The concert hall’s ceiling will be painted for the first time in 15 years and the conference room redecorated for the first time in a decade. Meeting rooms will also be refurbished.

It will be the latest work to take place at the town hall. Last year the council chamber was extensively modernised and the building’s main entrance moved from Ramsden Street to Corporation Street.

Gomersal Public Hall will benefit from £260,000. There will be a new roof, windows, bar and kitchen and the large hall will also be refurbished.

Cabinet member and Gomersal councillor Margaret Bates welcomed the new money.

She said: “This is absolutely wonderful news. I’m delighted that we’re investing in the hall.

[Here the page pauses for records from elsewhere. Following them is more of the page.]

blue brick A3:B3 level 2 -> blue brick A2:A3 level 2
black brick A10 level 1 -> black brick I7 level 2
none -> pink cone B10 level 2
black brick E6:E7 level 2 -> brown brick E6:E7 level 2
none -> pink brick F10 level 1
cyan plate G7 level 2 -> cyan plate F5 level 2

“It’s under-used at the moment so I hope this will bring in the public. It is the focal point of Gomersal and we will be able to make better use of it.”

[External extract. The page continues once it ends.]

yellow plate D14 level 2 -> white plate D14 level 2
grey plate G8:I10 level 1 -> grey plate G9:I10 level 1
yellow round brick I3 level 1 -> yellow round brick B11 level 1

The Cabinet also agreed to spend £2.2m to improve footpaths, pavilions and signs in parks across Kirklees.

Some £901,000 will go towards buying new equipment, fencing and seats for play areas across the district.

And allotments will receive £139,000 for footpaths, boundaries and site clearance.

The Tolson Museum at Moldgreen will get £80,000 to replace lead which has been stolen from the site.

Oakwell Hall at Birstall is in line for £120,000 to strengthen the 400-year-old home and £60,000 to repair the crumbling garden wall.

There will be £250,000 to make Dewsbury Museum fully accessible to people in wheelchairs.

Bagshaw Museum in Batley will get £50,000 to install a lift and carry out urgent roof repairs.

New gutters for the Red House Museum at Cleckheaton will cost £25,000.

Paths in Honley Wood will be upgraded at a cost of £25,000.

Councillors will spend more than £2.5m on three town halls.

Kirklees Council decided yesterday to invest in the centres at Dewsbury, Batley and Cleckheaton.

The money will be spent over three years improving the decoration and equipment of the town halls to encourage more conferences and ceremonies at the venues.

Some £500,000 will be invested in Cleckheaton and £1m each in Dewsbury and Batley.

The council will also spend £135,000 over three years reducing room hire charges in the town halls. And £56,000 will be invested in a survey of the stonework, doors, windows and floors at the three centres.

Cabinet member Clr Andrew Palfreeman welcomed the new money. He said: “This is good news and shows our commitment to investing in North Kirklees.

We want the town halls to become centres of the community that they serve.”